The Texas Legislature won't meet again for 18 months, but state Sen. Chris Harris already has a bill in mind.
Harris, R-Arlington, announced plans Friday to file a bill in honor of Caylee Anthony, 2, of Florida, who died in 2008.
A jury ruled this week that Caylee's mother, Casey Anthony, is not guilty of murdering her daughter. Among the many aspects of the case that turned the trial into a tabloid and TV obsession was that Caylee had been missing for weeks before her absence was reported to police.
Harris hopes in the next session to pass "Caylee's Law," which would make it a state felony for a parent or legal guardian to fail to report a child missing in a timely manner.

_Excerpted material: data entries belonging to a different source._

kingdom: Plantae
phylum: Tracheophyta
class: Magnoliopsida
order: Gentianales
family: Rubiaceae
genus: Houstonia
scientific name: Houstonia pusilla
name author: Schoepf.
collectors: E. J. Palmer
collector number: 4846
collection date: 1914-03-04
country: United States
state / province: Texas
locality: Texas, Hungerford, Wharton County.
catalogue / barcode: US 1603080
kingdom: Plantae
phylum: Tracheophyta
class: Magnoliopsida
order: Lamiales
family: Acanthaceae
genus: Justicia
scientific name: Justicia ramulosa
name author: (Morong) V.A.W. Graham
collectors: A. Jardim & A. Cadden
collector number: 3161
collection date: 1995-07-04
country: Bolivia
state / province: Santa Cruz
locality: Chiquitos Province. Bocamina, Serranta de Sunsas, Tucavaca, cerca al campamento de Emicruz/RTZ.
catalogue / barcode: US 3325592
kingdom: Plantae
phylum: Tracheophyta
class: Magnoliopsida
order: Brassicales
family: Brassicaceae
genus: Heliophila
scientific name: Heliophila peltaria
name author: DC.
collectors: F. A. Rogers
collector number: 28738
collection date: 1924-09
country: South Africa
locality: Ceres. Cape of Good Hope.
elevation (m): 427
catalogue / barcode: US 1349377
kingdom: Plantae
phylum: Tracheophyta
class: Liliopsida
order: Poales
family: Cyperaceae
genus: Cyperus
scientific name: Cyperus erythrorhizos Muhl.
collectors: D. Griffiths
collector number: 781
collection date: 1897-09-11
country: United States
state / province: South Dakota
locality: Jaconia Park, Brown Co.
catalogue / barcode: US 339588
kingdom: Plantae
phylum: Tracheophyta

"This law will discourage behavior like that seen in the case of Casey Anthony," Harris said in a statement. "It is shocking that there is nothing in the Texas law that requires a parent to report a missing child. In a missing persons case, time is essential and every second counts."
The bill would likely be referred to the Senate Jurisprudence Committee, whose chairman is Harris. Harris said he plans to use the time before the 2013 session to work out the law's details, including how to define "a timely manner" and whether to apply it only to parents of children under a certain age.
Lawmakers in Alabama, Florida, Pennsylvania and several other states have announced proposals similar to Harris' since the verdict in the Anthony case, according to news reports.
In Florida, an online petition supporting a law had more than 700,000 signatures as of Friday afternoon.
Harris said Friday that he was unaware of the efforts in other states.
This report includes material from The Associated Press.